TASK PROMPT ▸ Go through the material line by line. Say how many lines contain the word "into", and give nothing more.

═══

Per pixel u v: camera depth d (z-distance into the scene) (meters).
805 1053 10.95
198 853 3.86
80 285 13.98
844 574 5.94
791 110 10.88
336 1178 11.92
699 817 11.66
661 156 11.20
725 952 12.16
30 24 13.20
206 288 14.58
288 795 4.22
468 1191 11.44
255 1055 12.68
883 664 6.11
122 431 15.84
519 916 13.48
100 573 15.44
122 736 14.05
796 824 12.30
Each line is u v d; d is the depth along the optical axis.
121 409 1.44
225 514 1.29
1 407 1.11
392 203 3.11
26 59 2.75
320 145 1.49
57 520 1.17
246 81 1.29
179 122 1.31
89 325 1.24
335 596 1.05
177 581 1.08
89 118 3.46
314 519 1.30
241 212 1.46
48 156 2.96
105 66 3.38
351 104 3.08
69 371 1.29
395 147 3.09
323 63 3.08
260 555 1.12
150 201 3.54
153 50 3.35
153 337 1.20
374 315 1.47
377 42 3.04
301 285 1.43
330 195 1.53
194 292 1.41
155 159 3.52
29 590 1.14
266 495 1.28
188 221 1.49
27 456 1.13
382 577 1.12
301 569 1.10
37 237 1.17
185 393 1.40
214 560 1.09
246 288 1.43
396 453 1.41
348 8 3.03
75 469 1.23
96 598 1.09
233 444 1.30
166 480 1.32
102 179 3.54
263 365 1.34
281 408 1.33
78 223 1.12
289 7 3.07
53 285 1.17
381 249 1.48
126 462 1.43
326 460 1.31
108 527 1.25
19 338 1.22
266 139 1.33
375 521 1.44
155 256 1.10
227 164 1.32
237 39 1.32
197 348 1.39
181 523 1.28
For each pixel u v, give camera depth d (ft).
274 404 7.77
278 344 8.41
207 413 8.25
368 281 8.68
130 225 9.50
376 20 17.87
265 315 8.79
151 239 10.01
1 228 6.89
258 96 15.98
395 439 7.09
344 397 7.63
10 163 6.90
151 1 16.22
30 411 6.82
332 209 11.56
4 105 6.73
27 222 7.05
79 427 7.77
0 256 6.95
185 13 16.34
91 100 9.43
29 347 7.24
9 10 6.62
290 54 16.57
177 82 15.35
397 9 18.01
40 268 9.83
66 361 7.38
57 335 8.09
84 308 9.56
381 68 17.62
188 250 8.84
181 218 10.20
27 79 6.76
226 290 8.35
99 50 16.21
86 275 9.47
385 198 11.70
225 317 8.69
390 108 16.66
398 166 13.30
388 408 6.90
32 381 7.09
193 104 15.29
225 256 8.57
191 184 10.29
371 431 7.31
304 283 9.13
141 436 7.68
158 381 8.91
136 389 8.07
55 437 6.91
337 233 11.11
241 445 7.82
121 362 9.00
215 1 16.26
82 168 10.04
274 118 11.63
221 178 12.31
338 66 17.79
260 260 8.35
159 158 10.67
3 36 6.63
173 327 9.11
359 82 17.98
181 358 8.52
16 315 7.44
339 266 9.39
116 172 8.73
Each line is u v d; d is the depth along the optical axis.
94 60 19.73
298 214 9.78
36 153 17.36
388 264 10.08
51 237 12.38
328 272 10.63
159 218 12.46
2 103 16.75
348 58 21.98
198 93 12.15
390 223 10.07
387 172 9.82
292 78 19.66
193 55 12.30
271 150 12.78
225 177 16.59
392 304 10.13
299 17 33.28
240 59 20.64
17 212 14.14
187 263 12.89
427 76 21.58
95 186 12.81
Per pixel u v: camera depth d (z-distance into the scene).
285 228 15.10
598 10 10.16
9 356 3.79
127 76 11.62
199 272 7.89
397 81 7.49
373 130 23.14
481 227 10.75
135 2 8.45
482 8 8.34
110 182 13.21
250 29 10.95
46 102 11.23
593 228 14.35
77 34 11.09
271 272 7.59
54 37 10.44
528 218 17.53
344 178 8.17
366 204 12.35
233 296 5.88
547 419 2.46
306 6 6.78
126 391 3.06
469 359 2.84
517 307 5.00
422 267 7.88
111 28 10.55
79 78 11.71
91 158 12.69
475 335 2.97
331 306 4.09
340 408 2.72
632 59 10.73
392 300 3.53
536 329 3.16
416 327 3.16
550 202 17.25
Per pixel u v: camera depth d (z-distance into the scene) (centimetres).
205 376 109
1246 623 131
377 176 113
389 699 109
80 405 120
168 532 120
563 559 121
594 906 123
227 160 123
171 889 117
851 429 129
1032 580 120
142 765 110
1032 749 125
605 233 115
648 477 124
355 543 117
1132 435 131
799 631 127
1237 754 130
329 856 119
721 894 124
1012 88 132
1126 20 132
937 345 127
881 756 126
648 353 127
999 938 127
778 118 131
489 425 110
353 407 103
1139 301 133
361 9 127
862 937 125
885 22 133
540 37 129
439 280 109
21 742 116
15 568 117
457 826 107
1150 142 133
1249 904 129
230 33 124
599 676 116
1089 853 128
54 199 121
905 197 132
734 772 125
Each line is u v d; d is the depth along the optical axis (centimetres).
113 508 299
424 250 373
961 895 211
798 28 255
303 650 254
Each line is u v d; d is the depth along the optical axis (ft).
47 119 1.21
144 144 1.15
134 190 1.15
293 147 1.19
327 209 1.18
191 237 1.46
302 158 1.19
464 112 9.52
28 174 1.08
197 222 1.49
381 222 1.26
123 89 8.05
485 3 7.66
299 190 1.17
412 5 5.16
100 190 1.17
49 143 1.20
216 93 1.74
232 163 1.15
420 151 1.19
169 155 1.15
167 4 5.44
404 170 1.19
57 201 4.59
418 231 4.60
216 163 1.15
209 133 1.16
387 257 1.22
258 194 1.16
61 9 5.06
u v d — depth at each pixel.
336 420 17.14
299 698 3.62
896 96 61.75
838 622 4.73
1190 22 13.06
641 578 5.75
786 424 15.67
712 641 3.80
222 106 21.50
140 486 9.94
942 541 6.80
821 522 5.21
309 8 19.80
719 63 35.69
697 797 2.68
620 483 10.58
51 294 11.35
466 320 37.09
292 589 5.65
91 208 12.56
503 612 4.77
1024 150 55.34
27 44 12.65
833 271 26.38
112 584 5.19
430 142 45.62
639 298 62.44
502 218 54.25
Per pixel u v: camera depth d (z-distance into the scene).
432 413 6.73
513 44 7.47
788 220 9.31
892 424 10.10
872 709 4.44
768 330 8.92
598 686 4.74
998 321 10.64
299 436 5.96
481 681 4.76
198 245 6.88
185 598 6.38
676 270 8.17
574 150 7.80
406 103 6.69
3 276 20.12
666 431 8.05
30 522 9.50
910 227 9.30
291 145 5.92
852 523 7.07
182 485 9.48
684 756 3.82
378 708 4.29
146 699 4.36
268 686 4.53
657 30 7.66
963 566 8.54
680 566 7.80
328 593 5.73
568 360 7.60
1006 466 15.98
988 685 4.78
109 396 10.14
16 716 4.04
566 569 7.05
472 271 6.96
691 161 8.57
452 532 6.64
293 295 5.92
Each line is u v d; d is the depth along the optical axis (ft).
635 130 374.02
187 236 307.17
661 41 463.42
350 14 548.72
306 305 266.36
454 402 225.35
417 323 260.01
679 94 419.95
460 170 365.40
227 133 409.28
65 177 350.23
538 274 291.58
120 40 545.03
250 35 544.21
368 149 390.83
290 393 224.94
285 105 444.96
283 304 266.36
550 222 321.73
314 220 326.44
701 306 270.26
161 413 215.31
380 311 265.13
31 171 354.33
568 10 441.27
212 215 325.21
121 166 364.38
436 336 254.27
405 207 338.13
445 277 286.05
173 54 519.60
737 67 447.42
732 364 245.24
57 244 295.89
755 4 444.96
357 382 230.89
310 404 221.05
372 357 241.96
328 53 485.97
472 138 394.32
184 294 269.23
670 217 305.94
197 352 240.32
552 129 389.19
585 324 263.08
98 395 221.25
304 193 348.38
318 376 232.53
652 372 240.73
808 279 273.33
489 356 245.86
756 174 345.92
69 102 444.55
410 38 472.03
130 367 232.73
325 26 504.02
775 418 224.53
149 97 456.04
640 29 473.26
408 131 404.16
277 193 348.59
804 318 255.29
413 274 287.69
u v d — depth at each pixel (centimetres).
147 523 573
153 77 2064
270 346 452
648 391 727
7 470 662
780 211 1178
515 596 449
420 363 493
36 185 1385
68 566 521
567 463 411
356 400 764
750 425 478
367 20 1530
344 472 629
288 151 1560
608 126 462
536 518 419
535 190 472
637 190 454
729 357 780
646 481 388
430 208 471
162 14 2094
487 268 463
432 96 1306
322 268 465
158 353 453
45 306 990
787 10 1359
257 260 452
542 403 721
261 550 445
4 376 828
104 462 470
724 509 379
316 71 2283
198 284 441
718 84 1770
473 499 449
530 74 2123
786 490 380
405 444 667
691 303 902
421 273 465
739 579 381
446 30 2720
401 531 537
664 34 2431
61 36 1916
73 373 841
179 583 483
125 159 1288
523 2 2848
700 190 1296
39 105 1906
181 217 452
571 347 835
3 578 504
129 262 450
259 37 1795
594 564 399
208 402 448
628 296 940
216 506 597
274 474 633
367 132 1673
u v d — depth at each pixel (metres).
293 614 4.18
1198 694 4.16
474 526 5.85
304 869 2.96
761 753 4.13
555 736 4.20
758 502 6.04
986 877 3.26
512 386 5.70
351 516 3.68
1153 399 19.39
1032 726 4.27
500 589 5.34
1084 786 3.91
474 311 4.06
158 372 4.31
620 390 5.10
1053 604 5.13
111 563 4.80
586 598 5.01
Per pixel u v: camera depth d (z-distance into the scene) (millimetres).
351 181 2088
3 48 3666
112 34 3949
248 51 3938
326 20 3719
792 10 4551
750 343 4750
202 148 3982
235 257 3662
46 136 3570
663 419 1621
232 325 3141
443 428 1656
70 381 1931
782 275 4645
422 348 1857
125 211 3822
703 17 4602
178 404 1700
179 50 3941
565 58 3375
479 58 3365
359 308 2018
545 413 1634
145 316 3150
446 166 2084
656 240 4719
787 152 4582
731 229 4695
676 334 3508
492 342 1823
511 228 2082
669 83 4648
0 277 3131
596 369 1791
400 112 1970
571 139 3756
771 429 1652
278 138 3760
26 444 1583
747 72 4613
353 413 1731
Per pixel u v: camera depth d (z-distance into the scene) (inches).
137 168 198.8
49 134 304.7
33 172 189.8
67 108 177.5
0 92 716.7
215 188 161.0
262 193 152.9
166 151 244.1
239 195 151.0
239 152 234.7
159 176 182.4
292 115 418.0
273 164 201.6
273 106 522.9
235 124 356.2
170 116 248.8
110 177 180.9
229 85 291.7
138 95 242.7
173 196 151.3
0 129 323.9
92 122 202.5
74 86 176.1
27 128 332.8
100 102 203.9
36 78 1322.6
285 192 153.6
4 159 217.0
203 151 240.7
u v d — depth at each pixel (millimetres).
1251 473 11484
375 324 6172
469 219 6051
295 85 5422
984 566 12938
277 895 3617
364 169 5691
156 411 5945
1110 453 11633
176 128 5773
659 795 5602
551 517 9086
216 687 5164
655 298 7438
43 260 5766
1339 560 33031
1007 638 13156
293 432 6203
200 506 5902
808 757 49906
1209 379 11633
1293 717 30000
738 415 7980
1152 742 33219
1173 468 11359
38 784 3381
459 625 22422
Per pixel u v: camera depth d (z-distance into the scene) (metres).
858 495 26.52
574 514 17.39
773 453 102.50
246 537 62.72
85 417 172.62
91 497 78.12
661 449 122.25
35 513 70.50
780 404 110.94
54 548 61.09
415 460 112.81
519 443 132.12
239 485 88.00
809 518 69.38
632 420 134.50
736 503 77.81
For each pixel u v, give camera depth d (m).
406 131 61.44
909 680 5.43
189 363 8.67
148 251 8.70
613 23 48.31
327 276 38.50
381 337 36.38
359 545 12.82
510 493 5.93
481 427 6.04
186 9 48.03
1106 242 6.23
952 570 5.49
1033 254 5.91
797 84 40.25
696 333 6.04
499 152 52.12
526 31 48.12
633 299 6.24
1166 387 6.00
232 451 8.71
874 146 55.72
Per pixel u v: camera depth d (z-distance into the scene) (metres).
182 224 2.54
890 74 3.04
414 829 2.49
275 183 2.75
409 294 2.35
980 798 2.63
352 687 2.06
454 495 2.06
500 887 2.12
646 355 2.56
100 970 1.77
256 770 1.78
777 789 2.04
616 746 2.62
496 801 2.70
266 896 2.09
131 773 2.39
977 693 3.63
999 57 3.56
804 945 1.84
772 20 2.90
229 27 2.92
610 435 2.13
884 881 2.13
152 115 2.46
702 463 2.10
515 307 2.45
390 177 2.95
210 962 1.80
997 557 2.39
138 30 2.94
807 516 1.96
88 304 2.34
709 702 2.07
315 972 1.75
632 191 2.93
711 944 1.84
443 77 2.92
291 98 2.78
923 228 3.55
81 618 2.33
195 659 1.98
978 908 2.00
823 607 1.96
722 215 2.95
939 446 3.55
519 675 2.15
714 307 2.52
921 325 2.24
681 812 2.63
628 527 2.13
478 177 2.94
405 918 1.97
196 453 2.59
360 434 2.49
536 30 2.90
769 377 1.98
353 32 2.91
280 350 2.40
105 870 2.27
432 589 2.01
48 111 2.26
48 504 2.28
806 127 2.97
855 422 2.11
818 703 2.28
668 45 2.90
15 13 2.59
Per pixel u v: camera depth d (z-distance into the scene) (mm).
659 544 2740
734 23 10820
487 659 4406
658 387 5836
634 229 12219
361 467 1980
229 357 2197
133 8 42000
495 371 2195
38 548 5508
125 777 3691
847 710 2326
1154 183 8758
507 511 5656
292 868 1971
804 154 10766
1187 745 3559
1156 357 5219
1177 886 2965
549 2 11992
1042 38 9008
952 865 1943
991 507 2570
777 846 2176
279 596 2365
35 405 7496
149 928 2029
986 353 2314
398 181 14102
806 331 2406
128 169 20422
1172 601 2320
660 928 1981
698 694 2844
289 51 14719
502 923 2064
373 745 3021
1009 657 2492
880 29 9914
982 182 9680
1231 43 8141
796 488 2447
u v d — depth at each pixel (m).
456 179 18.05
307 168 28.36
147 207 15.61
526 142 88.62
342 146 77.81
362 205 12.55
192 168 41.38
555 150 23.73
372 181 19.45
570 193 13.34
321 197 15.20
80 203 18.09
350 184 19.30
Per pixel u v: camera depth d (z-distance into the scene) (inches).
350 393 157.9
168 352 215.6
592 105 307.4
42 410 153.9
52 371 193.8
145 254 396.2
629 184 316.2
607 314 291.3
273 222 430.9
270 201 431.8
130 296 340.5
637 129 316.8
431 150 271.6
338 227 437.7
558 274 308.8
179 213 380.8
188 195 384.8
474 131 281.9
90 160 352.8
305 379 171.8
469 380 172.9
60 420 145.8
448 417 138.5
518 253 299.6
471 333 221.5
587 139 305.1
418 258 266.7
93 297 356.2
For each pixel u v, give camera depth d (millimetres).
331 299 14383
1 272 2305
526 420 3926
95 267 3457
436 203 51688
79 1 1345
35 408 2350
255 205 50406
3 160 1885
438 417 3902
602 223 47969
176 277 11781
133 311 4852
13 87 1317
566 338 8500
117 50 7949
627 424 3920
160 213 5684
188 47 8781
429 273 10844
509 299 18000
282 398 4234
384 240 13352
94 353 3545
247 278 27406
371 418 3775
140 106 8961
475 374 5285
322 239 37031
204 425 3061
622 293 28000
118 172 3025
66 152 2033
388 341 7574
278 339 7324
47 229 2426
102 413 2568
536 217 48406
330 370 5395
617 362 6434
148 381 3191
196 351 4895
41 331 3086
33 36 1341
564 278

═══

TASK SOLUTION ▸ 10